The band have been rehearsing in Mexico and Canada over the last few weeks. They had full dress rehearsals in Los Angeles over the weekend in front of a select group of fan club members.

Speaking about the set list for the tour, McGuinness said the band would be leaning heavily on their current album, How To Dismantle An Atomic Bomb.

"They're very excited about the new material and want to avoid doing a greatest hits show.

"They are determined not to become their own kind of tribute band. It's about getting the balance right and accommodating the songs that people really expect to hear", he said.

The Vertigo tour is understood to feature the same type of scaled down stage production used in the band's last "Elevation" tour.

"It's different but similar," said McGuinness.

The band will tour around the US until May and begin the European leg of the tour in June.
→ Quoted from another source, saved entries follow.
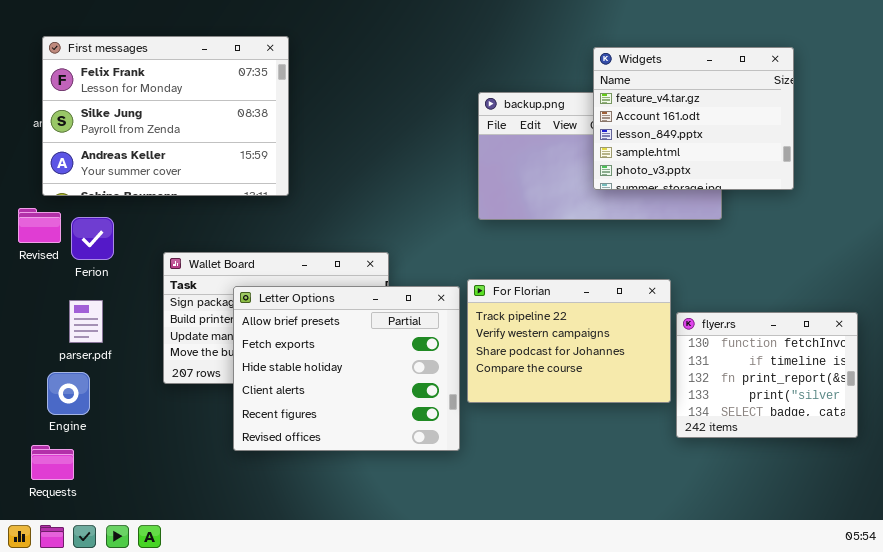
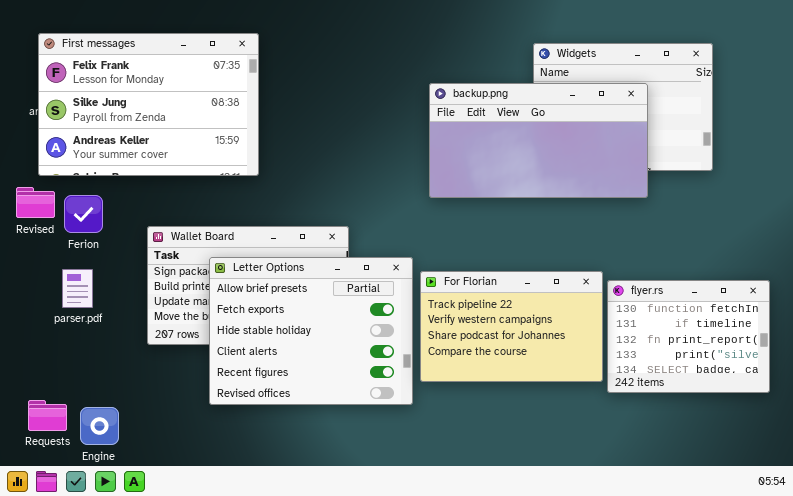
backup.png: [478,92,722,220] -> [429,83,648,198], raised
For Florian: [467,279,671,403] -> [420,271,603,382], moved
Engine: [47,372,90,415] -> [80,407,119,445], moved

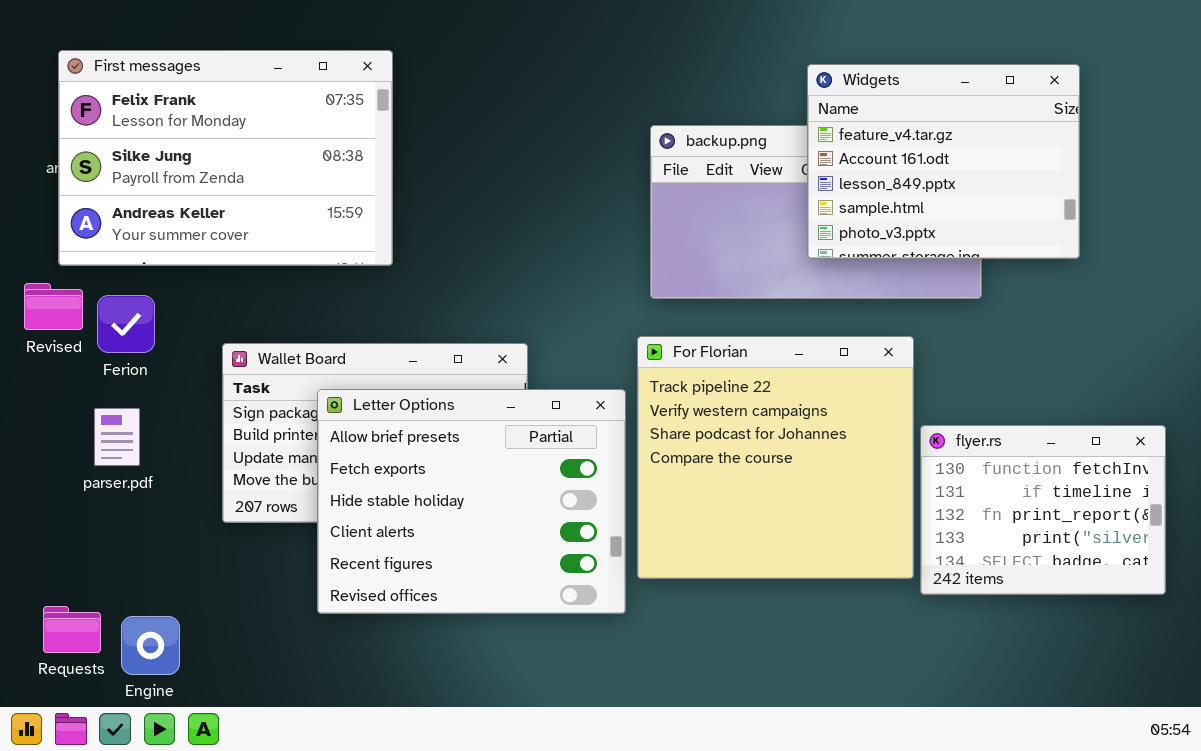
Widgets: [533,43,713,171] -> [807,64,1080,259], raised
For Florian: [420,271,603,382] -> [637,336,914,579], resized

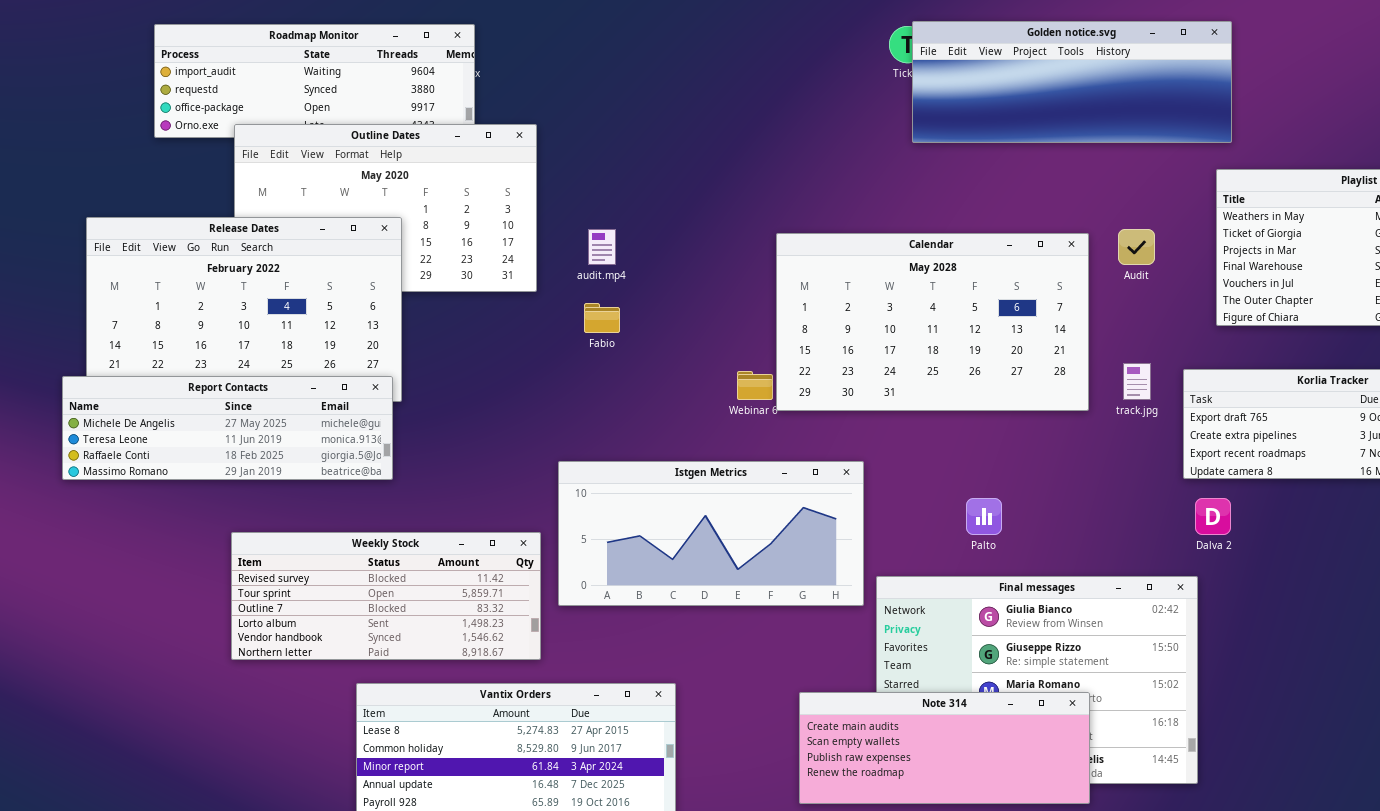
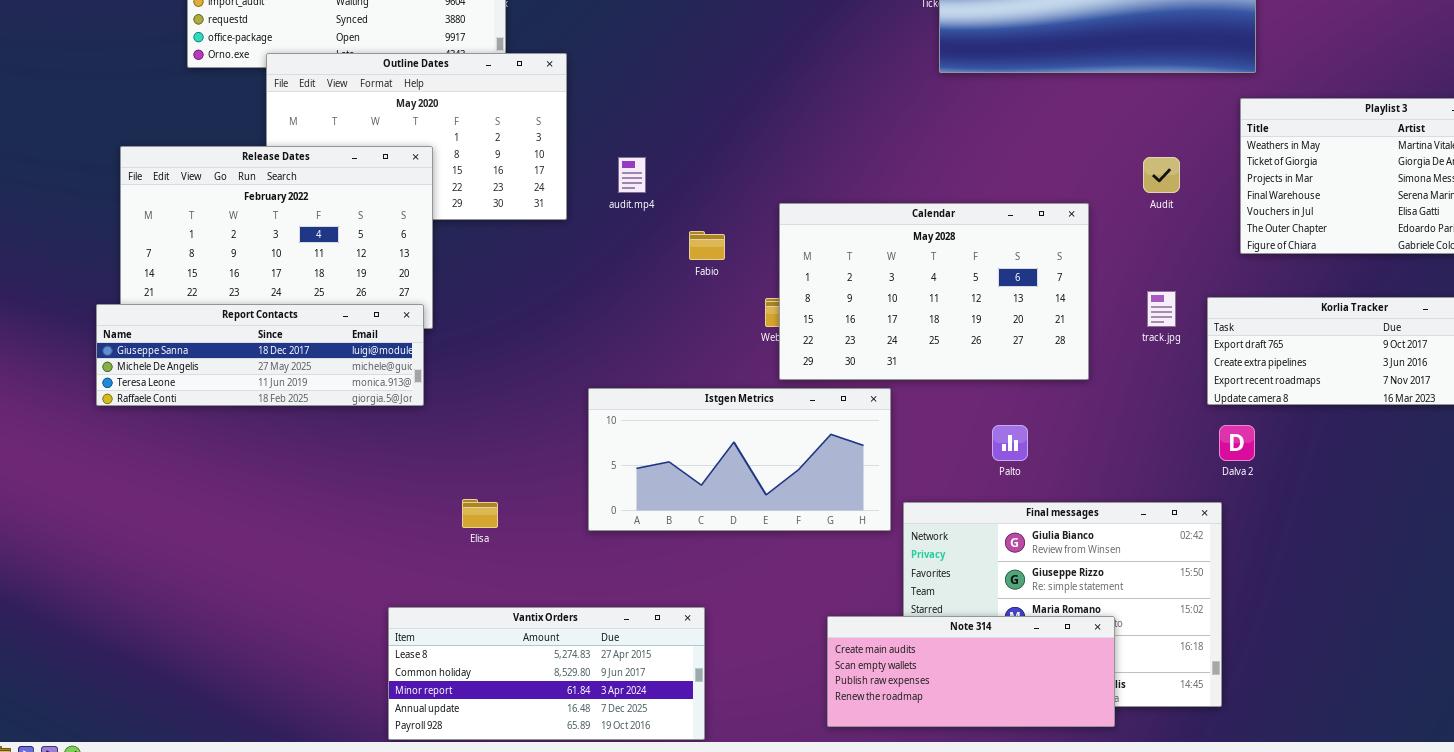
Calendar: [776,233,1089,411] -> [779,203,1089,380], moved
Fabio: [584,303,620,333] -> [689,231,725,260], moved
Report Contacts: [62,376,393,480] -> [96,304,424,406], scrolled up 1 row
Weekly Stock: [231,532,541,660] -> none, closed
There is still no final word on whether the band will add a third Dublin date to the tour - the two Croke Park shows on June 24th and June 25th sold out within minutes.

It appears that one of the problems is that the band are rumoured to be playing the final night of the Glastonbury Festival on June 26th.

Just last month the band were inducted into the Rock and Roll Hall Of Fame at a ceremony in New York.

"It's very unusual, in fact, unique to be having a number one record and selling out a world tour while you've just been inducted into the Hall Of Fame," said McGuinness.

"That's normally reserved for venerable, rather older people." With current worldwide sales of the new album standing at nine million, it appears that How To Dismantle An Atomic Bomb is on course to become the band's biggest ever selling record.

They are closing in on the 15 million sales of their Joshua Tree album which was released in 1987.

There's a lot of excitement among fans who have travelled from around the world for tonight's first show at the San Diego Sports Arena.

Last night a number of "Vertigo Eve" parties were thrown in the city.

Tickets for tonight's sold-out show are reported to be changing hands for thousands of dollars.

The last U2 tour in 2001 saw them play to two million people and earned them €60 million.